Tending Breath (2019)

Film Short – 6 minutes (collaborative work, made with filmmaker Heather Taylor)

Spellbreaker (New Ground) (2019)

Film Short – 9 minutes

Oldwives and Orbits (2019)

Video – 13:12 minutes (loops)

Invisible Labor: breath bed for young plan(e)ts (2019)

Kinetic Sculpture

As a response to and an engagement with common tropes of climate change activism such as “Love Your Mother” (Mother Earth) and “There is No Planet B”, my work asks whether the Earth really is my mother. What does it mean to have interspecies familial relationships that translate human behaviors to plants? And what if humans could harness the wisdom, science and magic of plants to propagate new planets? What types of exploration and worlds would open up? The works submitted for TechnoMEME 2 explore these questions in 4 different ways. Spellbreaker (New Ground) pulls from cultural, magic and scientific information about the Black Walnut and imagines that the walnut, through its own agency, chooses to evolve into a planet.

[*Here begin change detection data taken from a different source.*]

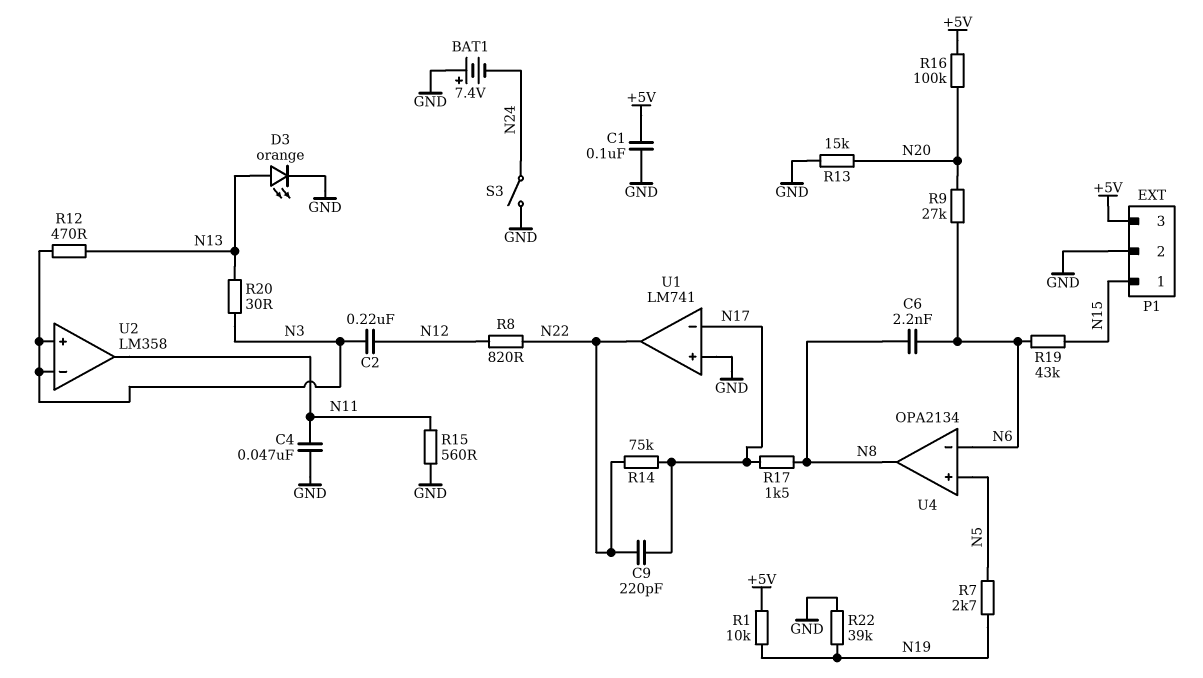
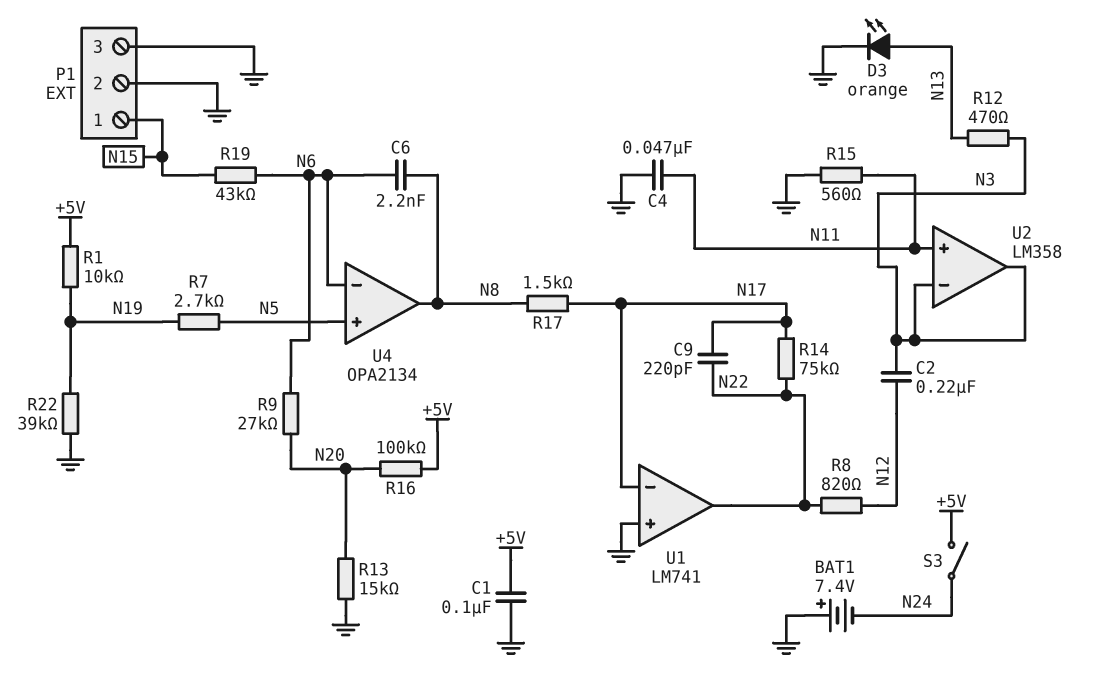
P1 pin 3: +5V -> GND
R20: 30 (N3, N13) -> none
S3: switch (GND, N24) -> switch (+5V, N24)
U2 pin in+: N3 -> N11
U2 pin out: N11 -> N3

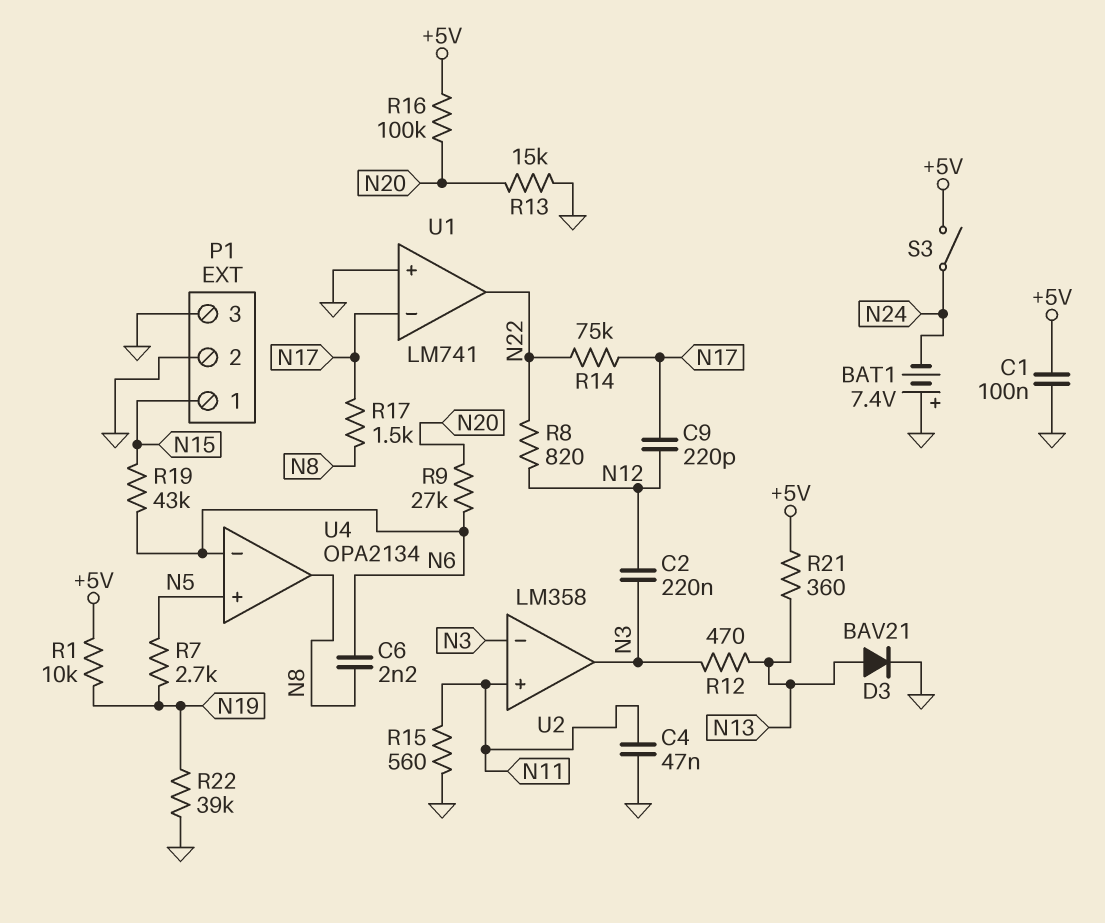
C9: 220pF (N17, N22) -> 220pF (N12, N17)
D3: LED orange (A N13, K GND) -> diode BAV21 (A N13, K GND)
R21: none -> 360 (+5V, N13)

Tending Breath is a collaborative film short made with Heather Taylor, that follows two suited figures as they move through an experimental space in the Biological Sciences Greenhouse at The Ohio State University. The breath and breadth of large mylar walnuts expand and contract as duties are performed by their attendees, which entangle science fiction and motions of caring to question what cultivating a planet from a single black walnut might look like; a juncture in the progression of a young celestial body; a speculative future that ponders the evolution from plant to planet.

Oldwives and Orbits is a video that blends the knowledge of oldwives in an attempt to ponder the creation of new planets and put them into orbit. My mother taught me to sew and cook. She told me that putting bread in my mouth while cutting onions will absorb the scent of the onion to prevent crying. By using fabric sewing techniques, I meticulously cut apart each layer of an onion and sewed them back together individually. This work intertwines forms of domestic labor and storytelling to speculate the future.

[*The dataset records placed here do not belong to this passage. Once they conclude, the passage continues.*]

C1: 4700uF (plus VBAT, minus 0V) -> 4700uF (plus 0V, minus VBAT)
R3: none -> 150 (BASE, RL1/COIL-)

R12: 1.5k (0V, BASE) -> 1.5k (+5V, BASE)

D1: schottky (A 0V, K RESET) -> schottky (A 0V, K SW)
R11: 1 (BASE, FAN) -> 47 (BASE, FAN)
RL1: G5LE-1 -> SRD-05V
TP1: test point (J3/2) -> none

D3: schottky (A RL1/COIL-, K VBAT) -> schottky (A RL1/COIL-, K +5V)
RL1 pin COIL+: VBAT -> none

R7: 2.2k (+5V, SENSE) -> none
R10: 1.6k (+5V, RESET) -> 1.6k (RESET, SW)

Invisible Labor: Breath Bed for New Plan(e)ts continues the above theme, but in sculptural form. A silver plated 3d print made from a photogrammetry 3d model of a black walnut is enlarged, as if in a plastic planetary growth stage. It rests on a bed with a taught bedsheet, dyed with black walnut ink that appears to be inhaling and exhaling – a comfort for a young planet in the bosom of an invisible body.

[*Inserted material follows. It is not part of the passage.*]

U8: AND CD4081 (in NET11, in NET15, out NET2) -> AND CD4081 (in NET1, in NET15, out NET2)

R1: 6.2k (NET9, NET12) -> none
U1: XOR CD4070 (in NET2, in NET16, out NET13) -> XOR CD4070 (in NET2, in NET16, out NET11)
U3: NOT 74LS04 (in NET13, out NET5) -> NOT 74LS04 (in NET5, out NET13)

Using an array of technological platforms, these works all speak uniquely to the theme of TechnoMEME, opening up interrelationships and speculative possibilities for the future, while commenting on past and current cultural behaviors and suggesting creative scientific endeavors to change the world.

About the Artist

Jacklyn Brickman is a visual artist whose work entangles science fact with fiction to address social and environmental concerns by employing natural objects, processes and technology. Her work spans installation, video and performance, with special interest in cross-disciplinary collaboration and social engagement. Fellowships include The National Academy of Sciences, U.C. Davis and Chaire arts et sciences, The Ohio State University, Jentel Foundation, Popps Packing, National Endowment for the Arts and Erb Family Foundation, Connecting Heritage- Maryland Milestones/ Anacostia Trails Heritage Area and the Pyramid Atlantic Art Center. She has exhibited her work in the US, France, Canada and Slovenia. Brickman is currently based in Columbus, Ohio.